══ Exercise material ══

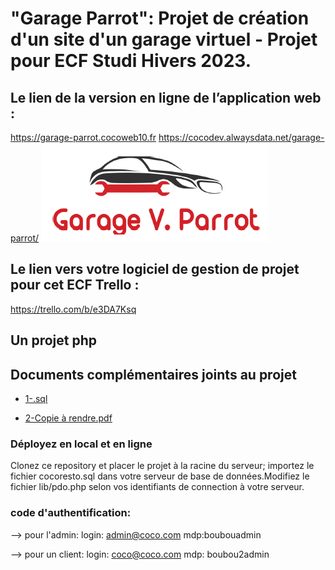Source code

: <h1>"Garage Parrot": Projet de création d'un site d'un garage virtuel - Projet pour ECF Studi Hivers 2023.</h1>

## Le lien de la version en ligne de l’application web :
https://garage-parrot.cocoweb10.fr
https://cocodev.alwaysdata.net/garage-parrot/
![Le logo](https://github.com/ChristelleCossard/garage-parrot/blob/main/assets/images/logo1.PNG)

## Le lien vers votre logiciel de gestion de projet pour cet ECF Trello :
https://trello.com/b/e3DA7Ksq


## Un projet php

## Documents complémentaires joints au projet

+ [1-.sql](https://)

+ [2-Copie à rendre.pdf](https://)



### Déployez en local et en ligne

Clonez ce repository et placer le projet à la racine du serveur; importez le fichier cocoresto.sql dans votre serveur de base de données.Modifiez le fichier lib/pdo.php selon vos identifiants de connection à votre serveur.

### code d'authentification:

--> pour l'admin:
login: admin@coco.com
mdp:boubouadmin

--> pour un client:
login: coco@coco.com
mdp: boubou2admin


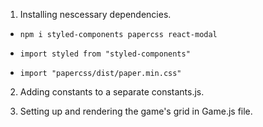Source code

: 1. Installing nescessary dependencies.

* `npm i styled-components papercss react-modal`

* `import styled from "styled-components"`

* `import "papercss/dist/paper.min.css"`

2. Adding constants to a separate constants.js.

3. Setting up and rendering the game's grid in Game.js file.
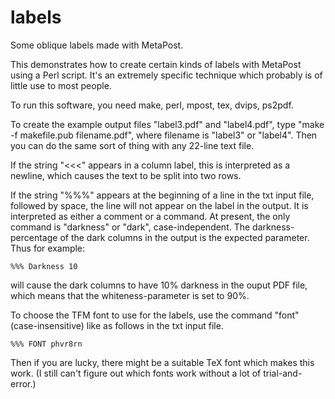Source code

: # labels
Some oblique labels made with MetaPost.

This demonstrates how to create certain kinds of labels with MetaPost using a Perl script. It's an extremely specific technique which probably is of little use to most people.

To run this software, you need make, perl, mpost, tex, dvips, ps2pdf.

To create the example output files "label3.pdf" and "label4.pdf", type "make -f makefile.pub filename.pdf", where filename is "label3" or "label4". Then you can do the same sort of thing with any 22-line text file.

If the string "<<<" appears in a column label, this is interpreted as a newline, which causes the text to be split into two rows.

If the string "%%%" appears at the beginning of a line in the txt input file, followed by space, the line will not appear on the label in the output. It is interpreted as either a comment or a command. At present, the only command is "darkness" or "dark", case-independent. The darkness-percentage of the dark columns in the output is the expected parameter. Thus for example:

    %%% Darkness 10

will cause the dark columns to have 10% darkness in the ouput PDF file, which means that the whiteness-parameter is set to 90%.

To choose the TFM font to use for the labels, use the command "font" (case-insensitive) like as follows in the txt input file.

    %%% FONT phvr8rn

Then if you are lucky, there might be a suitable TeX font which makes this work. (I still can't figure out which fonts work without a lot of trial-and-error.)
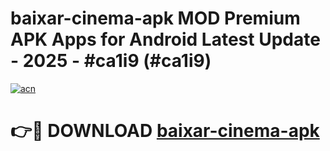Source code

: # baixar-cinema-apk MOD Premium APK Apps for Android Latest Update - 2025 - #ca1i9 (#ca1i9)

[![acn](https://github.com/user-attachments/assets/0f9c940e-d8b0-45ae-aac7-cd30a18b3e1c)](https://apps.libra.edu.pl?title=baixar-cinema-apk&ref=18F)

# 👉🔴 DOWNLOAD [baixar-cinema-apk](https://apps.libra.edu.pl?title=baixar-cinema-apk&ref=18F)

═══

▶ **Directive**
Copy out every row above word for word, leaving out the pictures.

▶ **Response below**
Source code

: <h1>"Garage Parrot": Projet de création d'un site d'un garage virtuel - Projet pour ECF Studi Hivers 2023.</h1>

## Le lien de la version en ligne de l’application web :
https://garage-parrot.cocoweb10.fr
https://cocodev.alwaysdata.net/garage-parrot/
![Le logo](https://github.com/ChristelleCossard/garage-parrot/blob/main/assets/images/logo1.PNG)

## Le lien vers votre logiciel de gestion de projet pour cet ECF Trello :
https://trello.com/b/e3DA7Ksq


## Un projet php

## Documents complémentaires joints au projet

+ [1-.sql](https://)

+ [2-Copie à rendre.pdf](https://)



### Déployez en local et en ligne

Clonez ce repository et placer le projet à la racine du serveur; importez le fichier cocoresto.sql dans votre serveur de base de données.Modifiez le fichier lib/pdo.php selon vos identifiants de connection à votre serveur.

### code d'authentification:

--> pour l'admin:
login: admin@coco.com
mdp:boubouadmin

--> pour un client:
login: coco@coco.com
mdp: boubou2admin


Source code

: 1. Installing nescessary dependencies.

* `npm i styled-components papercss react-modal`

* `import styled from "styled-components"`

* `import "papercss/dist/paper.min.css"`

2. Adding constants to a separate constants.js.

3. Setting up and rendering the game's grid in Game.js file.
Source code

: # labels
Some oblique labels made with MetaPost.

This demonstrates how to create certain kinds of labels with MetaPost using a Perl script. It's an extremely specific technique which probably is of little use to most people.

To run this software, you need make, perl, mpost, tex, dvips, ps2pdf.

To create the example output files "label3.pdf" and "label4.pdf", type "make -f makefile.pub filename.pdf", where filename is "label3" or "label4". Then you can do the same sort of thing with any 22-line text file.

If the string "<<<" appears in a column label, this is interpreted as a newline, which causes the text to be split into two rows.

If the string "%%%" appears at the beginning of a line in the txt input file, followed by space, the line will not appear on the label in the output. It is interpreted as either a comment or a command. At present, the only command is "darkness" or "dark", case-independent. The darkness-percentage of the dark columns in the output is the expected parameter. Thus for example:

    %%% Darkness 10

will cause the dark columns to have 10% darkness in the ouput PDF file, which means that the whiteness-parameter is set to 90%.

To choose the TFM font to use for the labels, use the command "font" (case-insensitive) like as follows in the txt input file.

    %%% FONT phvr8rn

Then if you are lucky, there might be a suitable TeX font which makes this work. (I still can't figure out which fonts work without a lot of trial-and-error.)
Source code

: # baixar-cinema-apk MOD Premium APK Apps for Android Latest Update - 2025 - #ca1i9 (#ca1i9)

[![acn](https://github.com/user-attachments/assets/0f9c940e-d8b0-45ae-aac7-cd30a18b3e1c)](https://apps.libra.edu.pl?title=baixar-cinema-apk&ref=18F)

# 👉🔴 DOWNLOAD [baixar-cinema-apk](https://apps.libra.edu.pl?title=baixar-cinema-apk&ref=18F)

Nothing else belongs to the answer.